Elle déposa ses lèvres sur les siennes et tourna les talons. Elle avait troqué ses tenues osées pour une sage jupe écossaise et un chemisier blanc. Ses bas étaient redevenus des collants de laine et les boutons de son haut étaient remontés jusqu’au cou. Ce n’était pas la première. Depuis quelques temps, un changement s’opérait. Plusieurs de ses clients étaient venus lui déclamer leur départ pour un monde meilleur, loin de la crasse des ruelles sombres où les autres dealers comme lui opéraient en silence.
Et puis était venue une lettre. Une lettre assez moche d’ailleurs. Avec des explications bancales et l’annonce de son départ pour une nouvelle école. Il avait accepté pour une seule raison : ses clients s’étaient faits rares. Il lui fallait un nouveau terrain de chasse.
Aisling.
Et j’ai continué à errer dans les venelles enchantées, guettant un signe qui ne viendrait pas.
▬ Combien ?
Elle avait ces grands yeux pâles et cet air détaché du monde. Il avait l’impression que s’il essayait de s’agripper à elle, elle se briserait en mille morceaux.
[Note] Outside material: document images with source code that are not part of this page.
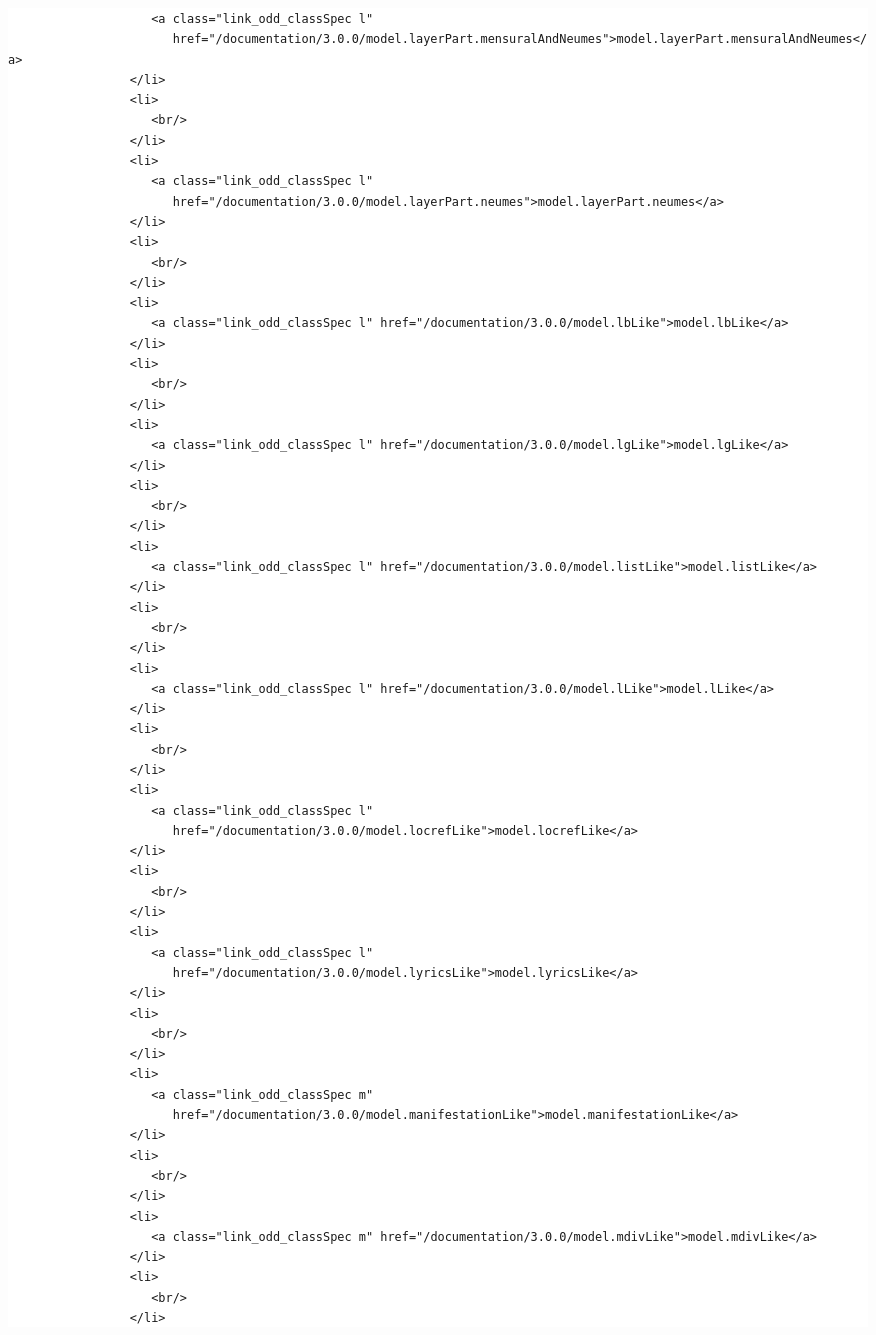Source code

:                         <a class="link_odd_classSpec l"
                           href="/documentation/3.0.0/model.layerPart.mensuralAndNeumes">model.layerPart.mensuralAndNeumes</a>
                     </li>
                     <li>
                        <br/>
                     </li>
                     <li>
                        <a class="link_odd_classSpec l"
                           href="/documentation/3.0.0/model.layerPart.neumes">model.layerPart.neumes</a>
                     </li>
                     <li>
                        <br/>
                     </li>
                     <li>
                        <a class="link_odd_classSpec l" href="/documentation/3.0.0/model.lbLike">model.lbLike</a>
                     </li>
                     <li>
                        <br/>
                     </li>
                     <li>
                        <a class="link_odd_classSpec l" href="/documentation/3.0.0/model.lgLike">model.lgLike</a>
                     </li>
                     <li>
                        <br/>
                     </li>
                     <li>
                        <a class="link_odd_classSpec l" href="/documentation/3.0.0/model.listLike">model.listLike</a>
                     </li>
                     <li>
                        <br/>
                     </li>
                     <li>
                        <a class="link_odd_classSpec l" href="/documentation/3.0.0/model.lLike">model.lLike</a>
                     </li>
                     <li>
                        <br/>
                     </li>
                     <li>
                        <a class="link_odd_classSpec l"
                           href="/documentation/3.0.0/model.locrefLike">model.locrefLike</a>
                     </li>
                     <li>
                        <br/>
                     </li>
                     <li>
                        <a class="link_odd_classSpec l"
                           href="/documentation/3.0.0/model.lyricsLike">model.lyricsLike</a>
                     </li>
                     <li>
                        <br/>
                     </li>
                     <li>
                        <a class="link_odd_classSpec m"
                           href="/documentation/3.0.0/model.manifestationLike">model.manifestationLike</a>
                     </li>
                     <li>
                        <br/>
                     </li>
                     <li>
                        <a class="link_odd_classSpec m" href="/documentation/3.0.0/model.mdivLike">model.mdivLike</a>
                     </li>
                     <li>
                        <br/>
                     </li>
Une poupée de verre qui le regardait sans comprendre, qui répliquait, qui mordait et griffait si c’était nécessaire, mais une poupée complètement camée au cerveau désinhibé par les relents âcres du poison qui se distillait dans ses veines. Elle était belle dans sa déchéance, Sandy. Trop peu centrée sur la réalité qui l’entourait, lui préférant l’ascension vertigineuse que lui procurait chaque injection.
▬ Assez pour une semaine.
C’était sa toute première cliente. Plus tard, elle serait l’une de ses préférées parce qu’elle reviendrait assez souvent pour rendre son commerce prospère.
Il glissa le sachet dans une de ses poches et alla chercher ses lèvres.
▬ Pour la première fois, c’est gratuit. Rappelle-moi.
A Aisling, la partie ne faisait que débuter.